I have 2 athearn big boys & they have the MRC decoders & the sound sucks!!!!
i want to upgrade , I have experience with the tsunami but i have heard about QSI sound decoder being nice so anybody have experience with the QSI decoders?? if it comes down to it i will put in the heavy steam decoder from digitraxx, thanks for any advice


----------



## rrgrassi (May 3, 2012)

The Tsunami actually has a chip for heavy articulated locos...

NO experience with the QSI, except for what is in my BLI K4s.

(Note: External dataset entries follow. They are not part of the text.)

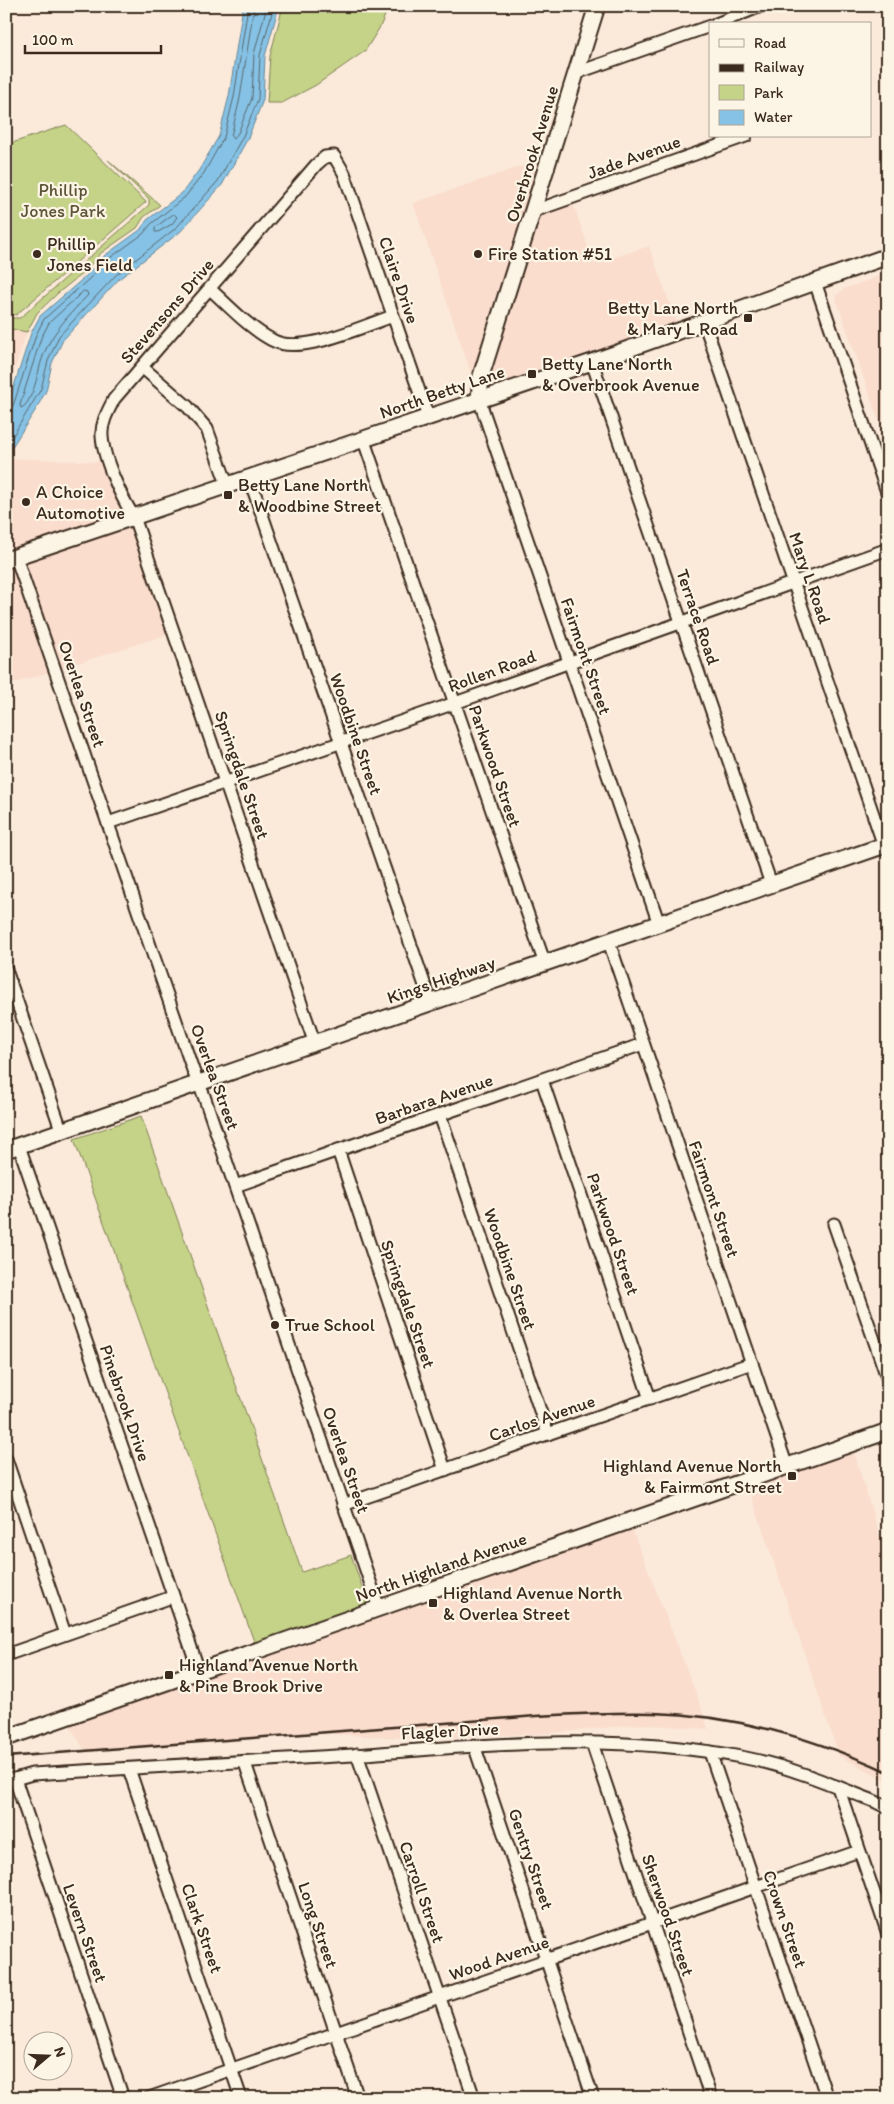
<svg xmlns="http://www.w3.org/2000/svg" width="894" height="2104" viewBox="0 0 894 2104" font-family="Itim,sans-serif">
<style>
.built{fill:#faddcd}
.green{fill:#c4d388;stroke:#807e53}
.water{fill:#85c2e5;stroke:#678595}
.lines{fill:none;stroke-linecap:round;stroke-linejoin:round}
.shore{stroke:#59676e;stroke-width:1}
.street-casing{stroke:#3b2a1e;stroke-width:15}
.secondary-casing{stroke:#3b2a1e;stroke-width:19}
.street{stroke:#fcf5e5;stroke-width:11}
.secondary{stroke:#fcf5e5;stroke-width:15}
.rail{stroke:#3b2a1e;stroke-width:2.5}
.poi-dot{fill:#3b2a1e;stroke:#fcf5e5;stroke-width:2}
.labels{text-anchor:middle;stroke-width:4.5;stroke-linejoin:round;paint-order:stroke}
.street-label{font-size:18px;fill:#3b2a1e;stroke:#fcf5e5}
.park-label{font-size:18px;fill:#5d5438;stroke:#fcf5e5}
.poi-label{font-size:18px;fill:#3b2a1e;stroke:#fcf5e5;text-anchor:start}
</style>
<rect width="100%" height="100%" fill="#fbeada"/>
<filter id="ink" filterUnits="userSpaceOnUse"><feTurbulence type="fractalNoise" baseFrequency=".02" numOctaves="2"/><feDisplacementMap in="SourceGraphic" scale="10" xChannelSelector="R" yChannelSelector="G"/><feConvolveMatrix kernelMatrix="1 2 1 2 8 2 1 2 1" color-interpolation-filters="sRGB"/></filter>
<g filter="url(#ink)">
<g class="built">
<polygon points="545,158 475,385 413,203"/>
<polygon points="573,203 594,264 649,246 678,326 485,392 486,376 539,215"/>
<polygon points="888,273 888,448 835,296 846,288"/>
<polygon points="6,328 27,332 6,397"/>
<polygon points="10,458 104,462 118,502 126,515 6,555 6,468"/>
<polygon points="130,523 169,634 60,669 23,560"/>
<polygon points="13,563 50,672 6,686 6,565"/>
<polygon points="853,1449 888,1562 888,1781 839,1756 750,1492 820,1460"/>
<polygon points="632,1529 701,1706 708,1729 642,1724 554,1733 420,1739 310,1733 86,1752 67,1722"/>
</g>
<g class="green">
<polygon points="283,6 389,6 380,27 365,51 316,85 282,103 267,103 270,56"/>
<polygon points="66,125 146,202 16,315 6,313 6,145"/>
<polygon points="108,160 160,205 144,217 137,228 101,253 83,273 58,293 37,313 27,332 6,328 6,318 20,318 149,205 149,199"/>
<polygon points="141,1116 302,1572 351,1555 369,1607 256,1647 74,1139"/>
</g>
<polygon class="water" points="243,6 279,6 265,56 263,100 248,138 222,185 180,232 119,279 63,340 52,363 46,391 35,411 6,456 6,411 31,333 40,316 86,276 104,256 140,230 147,220 182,193 199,170 219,136 229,96"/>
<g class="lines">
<g class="shore">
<polyline points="254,6 240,98 231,136 233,139 238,133 252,98 254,54 267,6"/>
<polygon points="174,214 177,217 172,224 158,232 155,232 155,228"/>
<path d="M84 291 87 292 88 295C69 315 49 335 41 362 38 373 32 404 21 408L20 405 41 338 49 323Z"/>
<polyline points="6,410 13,406 36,335 44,319 89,279 107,260 143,234 151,224 185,197 204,173 224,137 234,97 248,6"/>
<polyline points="6,447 41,389 48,361 59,336 116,275 176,228 218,181 243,136 258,99 260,55 274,6"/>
</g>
<defs>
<g id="street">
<polyline points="716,24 761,6"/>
<polyline points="576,73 710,26"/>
<polyline points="534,211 746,136"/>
<polyline points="815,282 888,495"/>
<path d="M210 289C229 306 249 328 272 340 300 356 363 326 393 316"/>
<polyline points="704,322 884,846"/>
<polyline points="592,362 771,884"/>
<polyline points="142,367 188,407 207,429 227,484"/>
<polyline points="479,399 659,924"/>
<polyline points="363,438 545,964"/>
<polyline points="249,477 431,1003"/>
<polyline points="16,557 194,1073 204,1096 379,1608"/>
<polyline points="108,823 455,703 888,549"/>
<polyline points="609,942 787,1467"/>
<polyline points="6,970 62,1132"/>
<path d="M315 1044 134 517C122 499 103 458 102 436 101 423 108 411 114 399L316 165 325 157 334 156 344 173 428 417"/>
<polyline points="542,1080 650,1399"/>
<polyline points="440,1115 548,1434"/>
<polyline points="19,1146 199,1671"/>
<polyline points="338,1150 445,1470"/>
<polyline points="235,1186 643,1044"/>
<polyline points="834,1224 888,1380"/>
<polyline points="6,1459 65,1634"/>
<polyline points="343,1505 752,1363"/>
<polyline points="6,1655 172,1597"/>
<polyline points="592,1743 711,2098"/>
<polyline points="474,1745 593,2098"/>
<polyline points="710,1752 827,2098"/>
<polyline points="357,1754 474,2098"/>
<polyline points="245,1763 358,2098"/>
<polyline points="129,1769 241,2098"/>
<path d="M6 1779H15L32 1774C139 1768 246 1762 353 1755 484 1745 616 1732 746 1758 791 1767 833 1785 876 1802L888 1808"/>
<polyline points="15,1779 123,2098"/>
<polyline points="838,1787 888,1934"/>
<polyline points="6,2097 6,2098"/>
<polyline points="149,2098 859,1851"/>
</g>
<g id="secondary">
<polyline points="479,399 481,376 597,6"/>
<polyline points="6,560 592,362 888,256"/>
<polyline points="6,1150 888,844"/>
<polyline points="6,1738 888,1431"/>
</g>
</defs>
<use href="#street" class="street-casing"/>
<use href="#secondary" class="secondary-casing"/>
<use href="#street" class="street"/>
<use href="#secondary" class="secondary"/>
<path class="rail" d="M6 1757 536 1716C575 1714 614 1712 653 1713 735 1715 814 1738 888 1772"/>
</g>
</g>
<g class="poi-dot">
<circle cx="37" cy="254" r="5"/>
<circle cx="478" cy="254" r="5"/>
<rect x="743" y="313" width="10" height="10" rx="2.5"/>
<rect x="527" y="369" width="10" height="10" rx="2.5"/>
<rect x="223" y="490" width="10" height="10" rx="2.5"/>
<circle cx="26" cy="502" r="5"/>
<circle cx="275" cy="1325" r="5"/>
<rect x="787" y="1471" width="10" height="10" rx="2.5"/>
<rect x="428" y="1598" width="10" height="10" rx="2.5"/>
<rect x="164" y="1670" width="10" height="10" rx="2.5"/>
</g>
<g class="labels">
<g class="street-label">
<text transform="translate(532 154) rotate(-73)" y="6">Overbrook Avenue</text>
<text transform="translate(634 157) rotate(-20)" y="6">Jade Avenue</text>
<text transform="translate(399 280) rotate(71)" y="6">Claire Drive</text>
<text transform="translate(167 311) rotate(-49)" y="6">Stevensons Drive</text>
<text transform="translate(442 392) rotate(-19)" y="6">North Betty Lane</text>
<text transform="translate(810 578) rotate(71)" y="6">Mary L Road</text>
<text transform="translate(698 617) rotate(71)" y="6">Terrace Road</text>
<text transform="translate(586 656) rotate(71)" y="6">Fairmont Street</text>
<text transform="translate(492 671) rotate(-20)" y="6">Rollen Road</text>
<text transform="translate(82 694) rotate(71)" y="6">Overlea Street</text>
<text transform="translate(356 734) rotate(71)" y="6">Woodbine Street</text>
<text transform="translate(495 766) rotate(71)" y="6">Parkwood Street</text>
<text transform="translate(242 775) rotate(71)" y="6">Springdale Street</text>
<text transform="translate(441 980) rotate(-19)" y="6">Kings Highway</text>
<text transform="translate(215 1077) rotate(70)" y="6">Overlea Street</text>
<text transform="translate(434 1099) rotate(-19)" y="6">Barbara Avenue</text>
<text transform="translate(714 1199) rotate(71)" y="6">Fairmont Street</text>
<text transform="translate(613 1234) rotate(71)" y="6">Parkwood Street</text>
<text transform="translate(510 1269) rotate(71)" y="6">Woodbine Street</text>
<text transform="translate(408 1304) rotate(71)" y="6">Springdale Street</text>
<text transform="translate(125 1403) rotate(71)" y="6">Pinebrook Drive</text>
<text transform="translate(542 1418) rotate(-19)" y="6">Carlos Avenue</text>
<text transform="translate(346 1460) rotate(71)" y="6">Overlea Street</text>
<text transform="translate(441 1567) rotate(-19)" y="6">North Highland Avenue</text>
<text transform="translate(450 1731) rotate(-3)" y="6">Flagler Drive</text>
<text transform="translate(531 1859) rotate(71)" y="6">Gentry Street</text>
<text transform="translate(422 1892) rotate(71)" y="6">Carroll Street</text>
<text transform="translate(668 1915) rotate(71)" y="6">Sherwood Street</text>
<text transform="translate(785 1919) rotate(71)" y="6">Crown Street</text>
<text transform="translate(318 1925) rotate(71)" y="6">Long Street</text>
<text transform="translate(202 1928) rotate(71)" y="6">Clark Street</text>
<text transform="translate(85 1933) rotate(71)" y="6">Levern Street</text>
<text transform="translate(499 1958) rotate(-19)" y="6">Wood Avenue</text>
</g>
<g class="park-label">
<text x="63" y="196">Phillip<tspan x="63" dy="21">Jones Park</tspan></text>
</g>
<g class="poi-label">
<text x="47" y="250">Phillip<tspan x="47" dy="21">Jones Field</tspan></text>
<text x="488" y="260">Fire Station #51</text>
<text x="738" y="314" text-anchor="end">Betty Lane North<tspan x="738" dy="21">&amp; Mary L Road</tspan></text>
<text x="542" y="370">Betty Lane North<tspan x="542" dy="21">&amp; Overbrook Avenue</tspan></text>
<text x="238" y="491">Betty Lane North<tspan x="238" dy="21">&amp; Woodbine Street</tspan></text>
<text x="36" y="498">A Choice<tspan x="36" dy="21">Automotive</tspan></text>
<text x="285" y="1331">True School</text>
<text x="782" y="1472" text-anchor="end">Highland Avenue North<tspan x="782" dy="21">&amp; Fairmont Street</tspan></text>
<text x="443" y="1599">Highland Avenue North<tspan x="443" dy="21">&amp; Overlea Street</tspan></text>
<text x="179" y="1671">Highland Avenue North<tspan x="179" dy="21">&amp; Pine Brook Drive</tspan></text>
</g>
</g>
<rect width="894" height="2104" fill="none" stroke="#fcf5e5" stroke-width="25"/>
<rect x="12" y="12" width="869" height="2079" fill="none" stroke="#3b2a1e" stroke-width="2" filter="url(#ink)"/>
<rect x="709" y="22" width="162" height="115" fill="#fcf5e5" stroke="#afa495"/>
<rect x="719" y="39" width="25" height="8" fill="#fcf5e5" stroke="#afa495"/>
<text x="754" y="48" font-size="15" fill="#3b2a1e">Road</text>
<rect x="719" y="64" width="25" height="8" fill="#3b2a1e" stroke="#afa495"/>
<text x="754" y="72" font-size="15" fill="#3b2a1e">Railway</text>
<rect x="719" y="85" width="25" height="15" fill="#c4d388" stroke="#afa495"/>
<text x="754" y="98" font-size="15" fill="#3b2a1e">Park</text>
<rect x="719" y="110" width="25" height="15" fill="#85c2e5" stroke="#afa495"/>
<text x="754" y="122" font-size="15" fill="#3b2a1e">Water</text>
<g transform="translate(48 2056) rotate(71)"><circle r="24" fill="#fcf5e5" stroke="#afa495"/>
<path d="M0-4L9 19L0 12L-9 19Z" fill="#3b2a1e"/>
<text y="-8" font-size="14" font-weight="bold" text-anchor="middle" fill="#3b2a1e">N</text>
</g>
<path d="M25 45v8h136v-8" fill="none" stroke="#3b2a1e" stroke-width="2.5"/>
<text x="32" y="45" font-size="15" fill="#3b2a1e" stroke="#fcf5e5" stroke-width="4" paint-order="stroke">100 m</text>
</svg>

So no separate stand alone installs at this time...


----------



## NIMT (Jan 6, 2011)

QSI decoder are nice... if you want to shell out $250 plus for the support hardware to be able to program and change all the parameters of the decoder.
This is why I use and sell Soundtraxx Tsunami decoders.


----------



## Brakeman Jake (Mar 8, 2009)

Sean...your answer got me thinking...suppose this gentleman went he QSI way and bought all the necessary programming hardware,would he then be able to re-program other sound decoders (namely Tsunami's,Paragon 2) with it or is it QSI restrictive?

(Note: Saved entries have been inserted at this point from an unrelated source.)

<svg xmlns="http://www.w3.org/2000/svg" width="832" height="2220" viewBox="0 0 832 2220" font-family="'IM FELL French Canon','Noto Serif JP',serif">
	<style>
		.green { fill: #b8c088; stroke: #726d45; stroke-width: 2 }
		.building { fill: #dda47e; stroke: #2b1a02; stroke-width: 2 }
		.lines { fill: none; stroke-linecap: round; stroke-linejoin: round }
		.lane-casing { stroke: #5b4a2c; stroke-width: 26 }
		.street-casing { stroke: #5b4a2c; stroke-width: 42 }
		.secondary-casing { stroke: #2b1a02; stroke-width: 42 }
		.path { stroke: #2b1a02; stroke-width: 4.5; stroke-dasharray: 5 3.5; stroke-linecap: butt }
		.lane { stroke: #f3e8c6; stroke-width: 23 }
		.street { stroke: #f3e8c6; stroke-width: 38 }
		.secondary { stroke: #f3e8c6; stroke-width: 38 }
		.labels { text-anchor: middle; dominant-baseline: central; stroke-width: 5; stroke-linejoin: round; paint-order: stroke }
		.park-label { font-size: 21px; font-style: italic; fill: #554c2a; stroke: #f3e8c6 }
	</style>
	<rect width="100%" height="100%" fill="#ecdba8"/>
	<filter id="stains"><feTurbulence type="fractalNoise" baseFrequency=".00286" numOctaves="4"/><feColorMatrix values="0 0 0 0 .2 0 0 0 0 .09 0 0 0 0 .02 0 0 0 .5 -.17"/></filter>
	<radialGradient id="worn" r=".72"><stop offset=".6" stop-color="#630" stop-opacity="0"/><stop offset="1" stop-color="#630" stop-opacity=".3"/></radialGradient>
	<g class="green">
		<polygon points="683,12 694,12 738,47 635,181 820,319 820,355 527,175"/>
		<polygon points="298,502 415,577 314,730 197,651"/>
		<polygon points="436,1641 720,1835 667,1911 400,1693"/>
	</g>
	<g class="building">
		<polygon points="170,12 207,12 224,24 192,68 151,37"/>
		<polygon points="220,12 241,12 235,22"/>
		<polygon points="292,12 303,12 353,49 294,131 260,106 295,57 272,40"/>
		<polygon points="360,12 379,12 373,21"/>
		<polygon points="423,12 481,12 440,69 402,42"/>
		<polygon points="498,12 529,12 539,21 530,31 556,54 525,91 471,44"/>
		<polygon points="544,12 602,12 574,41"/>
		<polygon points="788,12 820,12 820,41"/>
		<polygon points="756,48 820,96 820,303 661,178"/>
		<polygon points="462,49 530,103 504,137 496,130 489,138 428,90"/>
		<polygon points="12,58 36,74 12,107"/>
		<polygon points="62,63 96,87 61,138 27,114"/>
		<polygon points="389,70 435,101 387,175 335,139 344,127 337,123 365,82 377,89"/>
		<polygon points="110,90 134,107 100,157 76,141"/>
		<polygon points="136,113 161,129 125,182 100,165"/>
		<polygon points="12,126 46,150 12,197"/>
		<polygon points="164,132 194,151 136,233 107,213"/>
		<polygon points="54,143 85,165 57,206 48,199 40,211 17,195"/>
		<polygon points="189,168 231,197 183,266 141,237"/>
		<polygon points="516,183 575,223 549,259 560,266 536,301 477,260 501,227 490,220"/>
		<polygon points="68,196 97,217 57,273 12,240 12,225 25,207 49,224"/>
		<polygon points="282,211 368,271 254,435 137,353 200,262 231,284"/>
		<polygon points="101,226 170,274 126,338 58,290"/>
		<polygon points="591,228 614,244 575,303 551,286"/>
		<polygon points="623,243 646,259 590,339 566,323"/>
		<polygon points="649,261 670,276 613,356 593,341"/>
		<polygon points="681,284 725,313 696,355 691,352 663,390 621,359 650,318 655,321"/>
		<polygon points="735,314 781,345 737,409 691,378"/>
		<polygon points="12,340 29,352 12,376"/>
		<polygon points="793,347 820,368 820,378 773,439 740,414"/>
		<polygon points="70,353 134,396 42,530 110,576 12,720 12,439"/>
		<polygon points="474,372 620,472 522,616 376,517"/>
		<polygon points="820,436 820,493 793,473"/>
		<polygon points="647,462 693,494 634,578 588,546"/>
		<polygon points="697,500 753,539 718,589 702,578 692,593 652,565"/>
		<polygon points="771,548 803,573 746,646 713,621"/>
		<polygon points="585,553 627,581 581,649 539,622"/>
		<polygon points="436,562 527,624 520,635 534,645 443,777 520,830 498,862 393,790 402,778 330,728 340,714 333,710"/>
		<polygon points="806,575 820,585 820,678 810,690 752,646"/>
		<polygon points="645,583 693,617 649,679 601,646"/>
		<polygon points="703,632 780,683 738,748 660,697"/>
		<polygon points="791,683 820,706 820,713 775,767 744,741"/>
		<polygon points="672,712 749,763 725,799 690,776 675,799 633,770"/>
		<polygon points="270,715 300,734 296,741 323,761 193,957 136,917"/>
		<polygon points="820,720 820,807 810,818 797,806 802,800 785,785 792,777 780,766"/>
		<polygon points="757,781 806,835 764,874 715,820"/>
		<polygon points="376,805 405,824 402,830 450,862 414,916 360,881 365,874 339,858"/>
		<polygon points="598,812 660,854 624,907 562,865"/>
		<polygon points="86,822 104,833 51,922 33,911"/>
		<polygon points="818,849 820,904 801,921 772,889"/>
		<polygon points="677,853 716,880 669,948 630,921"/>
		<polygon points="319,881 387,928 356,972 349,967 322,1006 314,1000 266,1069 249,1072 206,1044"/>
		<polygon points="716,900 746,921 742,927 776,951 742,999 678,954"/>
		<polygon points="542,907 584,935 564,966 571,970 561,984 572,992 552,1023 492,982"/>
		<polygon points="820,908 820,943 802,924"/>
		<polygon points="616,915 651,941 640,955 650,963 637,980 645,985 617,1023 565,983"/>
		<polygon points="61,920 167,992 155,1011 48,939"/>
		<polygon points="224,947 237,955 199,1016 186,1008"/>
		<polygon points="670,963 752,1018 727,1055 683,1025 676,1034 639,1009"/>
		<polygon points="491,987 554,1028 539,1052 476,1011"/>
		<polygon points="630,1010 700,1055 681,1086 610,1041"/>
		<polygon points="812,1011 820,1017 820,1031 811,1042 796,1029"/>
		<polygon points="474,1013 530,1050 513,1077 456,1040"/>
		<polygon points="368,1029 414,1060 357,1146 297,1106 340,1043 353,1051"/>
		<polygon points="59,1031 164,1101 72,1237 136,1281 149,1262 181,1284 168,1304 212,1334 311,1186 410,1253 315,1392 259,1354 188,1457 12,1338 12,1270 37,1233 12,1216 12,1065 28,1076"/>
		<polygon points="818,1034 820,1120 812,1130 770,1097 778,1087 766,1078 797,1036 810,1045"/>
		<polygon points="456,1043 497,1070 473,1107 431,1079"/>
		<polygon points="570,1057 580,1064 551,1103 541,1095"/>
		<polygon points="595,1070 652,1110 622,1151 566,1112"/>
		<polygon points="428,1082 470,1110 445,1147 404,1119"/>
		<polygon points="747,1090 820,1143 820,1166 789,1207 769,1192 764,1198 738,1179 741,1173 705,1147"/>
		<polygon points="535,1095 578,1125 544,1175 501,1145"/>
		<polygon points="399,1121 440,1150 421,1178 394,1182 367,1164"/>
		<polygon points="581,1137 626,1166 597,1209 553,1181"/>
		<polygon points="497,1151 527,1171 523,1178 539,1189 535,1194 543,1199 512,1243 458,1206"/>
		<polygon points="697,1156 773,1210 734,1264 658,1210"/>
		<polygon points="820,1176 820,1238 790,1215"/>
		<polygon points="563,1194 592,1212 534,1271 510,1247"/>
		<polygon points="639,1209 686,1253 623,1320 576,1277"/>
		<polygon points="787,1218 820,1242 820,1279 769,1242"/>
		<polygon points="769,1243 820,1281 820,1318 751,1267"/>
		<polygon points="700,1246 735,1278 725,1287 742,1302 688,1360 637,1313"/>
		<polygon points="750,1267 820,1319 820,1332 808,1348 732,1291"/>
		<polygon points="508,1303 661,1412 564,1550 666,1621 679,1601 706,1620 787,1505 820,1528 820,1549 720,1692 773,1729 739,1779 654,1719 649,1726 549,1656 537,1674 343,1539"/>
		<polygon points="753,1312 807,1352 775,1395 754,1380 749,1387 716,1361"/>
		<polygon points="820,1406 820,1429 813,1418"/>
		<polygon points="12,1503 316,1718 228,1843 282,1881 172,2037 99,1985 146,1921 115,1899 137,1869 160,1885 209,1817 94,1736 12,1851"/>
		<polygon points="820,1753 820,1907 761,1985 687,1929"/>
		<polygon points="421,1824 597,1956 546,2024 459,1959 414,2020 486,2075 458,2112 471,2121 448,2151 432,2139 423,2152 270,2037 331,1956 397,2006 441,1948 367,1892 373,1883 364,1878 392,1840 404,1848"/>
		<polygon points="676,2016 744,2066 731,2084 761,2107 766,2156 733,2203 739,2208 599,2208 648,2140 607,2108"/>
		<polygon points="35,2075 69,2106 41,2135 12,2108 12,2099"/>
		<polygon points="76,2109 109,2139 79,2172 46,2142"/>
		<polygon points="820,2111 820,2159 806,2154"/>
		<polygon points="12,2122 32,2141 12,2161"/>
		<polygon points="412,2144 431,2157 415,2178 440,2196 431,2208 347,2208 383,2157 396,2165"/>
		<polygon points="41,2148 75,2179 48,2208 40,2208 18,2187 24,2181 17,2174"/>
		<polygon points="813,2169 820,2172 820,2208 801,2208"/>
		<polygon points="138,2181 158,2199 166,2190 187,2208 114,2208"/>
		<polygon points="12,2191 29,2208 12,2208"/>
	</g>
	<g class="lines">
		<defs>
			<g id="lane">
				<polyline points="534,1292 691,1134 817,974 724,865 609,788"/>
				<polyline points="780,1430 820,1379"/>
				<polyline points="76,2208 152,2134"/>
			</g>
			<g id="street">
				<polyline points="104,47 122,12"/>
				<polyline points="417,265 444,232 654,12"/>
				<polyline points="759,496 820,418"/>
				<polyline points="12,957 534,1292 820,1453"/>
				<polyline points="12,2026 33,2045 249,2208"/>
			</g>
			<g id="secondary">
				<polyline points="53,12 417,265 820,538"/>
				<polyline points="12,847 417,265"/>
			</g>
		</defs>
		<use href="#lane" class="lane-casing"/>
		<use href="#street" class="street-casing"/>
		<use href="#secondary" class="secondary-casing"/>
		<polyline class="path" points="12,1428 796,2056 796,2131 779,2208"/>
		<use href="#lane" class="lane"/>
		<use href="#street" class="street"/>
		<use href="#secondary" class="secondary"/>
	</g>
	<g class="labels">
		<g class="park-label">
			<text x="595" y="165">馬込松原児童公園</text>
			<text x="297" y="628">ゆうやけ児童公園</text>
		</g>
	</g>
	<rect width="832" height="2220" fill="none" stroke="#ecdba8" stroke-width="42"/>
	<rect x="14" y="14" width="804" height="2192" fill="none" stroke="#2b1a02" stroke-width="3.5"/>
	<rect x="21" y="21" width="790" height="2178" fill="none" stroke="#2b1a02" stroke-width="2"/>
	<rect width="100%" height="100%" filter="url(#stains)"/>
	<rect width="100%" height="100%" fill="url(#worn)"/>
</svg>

If it is,it definitely makes it a much steeper expense.....


----------



## NIMT (Jan 6, 2011)

QSI's programmer only works on QSI, so yes very steep price!


----------



## blackz28 (Jan 6, 2013)

sean,
i like tsunami , i was wondering about the QSI , unless it cleans my house & cooks for me m i cant see dishing out 250 bucks apiece for a decoder, hell some dcc/ sound diesels dont cost that much lol , its a back burner deal now anyways cause i got ohter stuff going on put thanks for the imput ,& i agree with you tsunami it is


----------



## blackz28 (Jan 6, 2013)

NIMT said:


> QSI's programmer only works on QSI, so yes very steep price!


oh yea i almost forgot HOLY CRAP :smilie_daumenneg:


----------



## britblad (Jan 2, 2012)

from what i have read you can use a digitrax PR3 to re program tsunami decoders. Even tho i run NCE i have ben temped to buy a PR3 just for loading new sounds!


----------



## Brakeman Jake (Mar 8, 2009)

Let's clear some confusion here...yes,the PR3 can re-configure Tsunami decoders as a link between a computer (with Decoder Pro software) and an independent programming track BUT will likely need the help of a programming track booster like the PTB-100 to do so.That's the setup I have and it works just great.

Then,NO...you can't load new sounds to Tsunami decoders.They come with different optional sounds from wich to choose though.


----------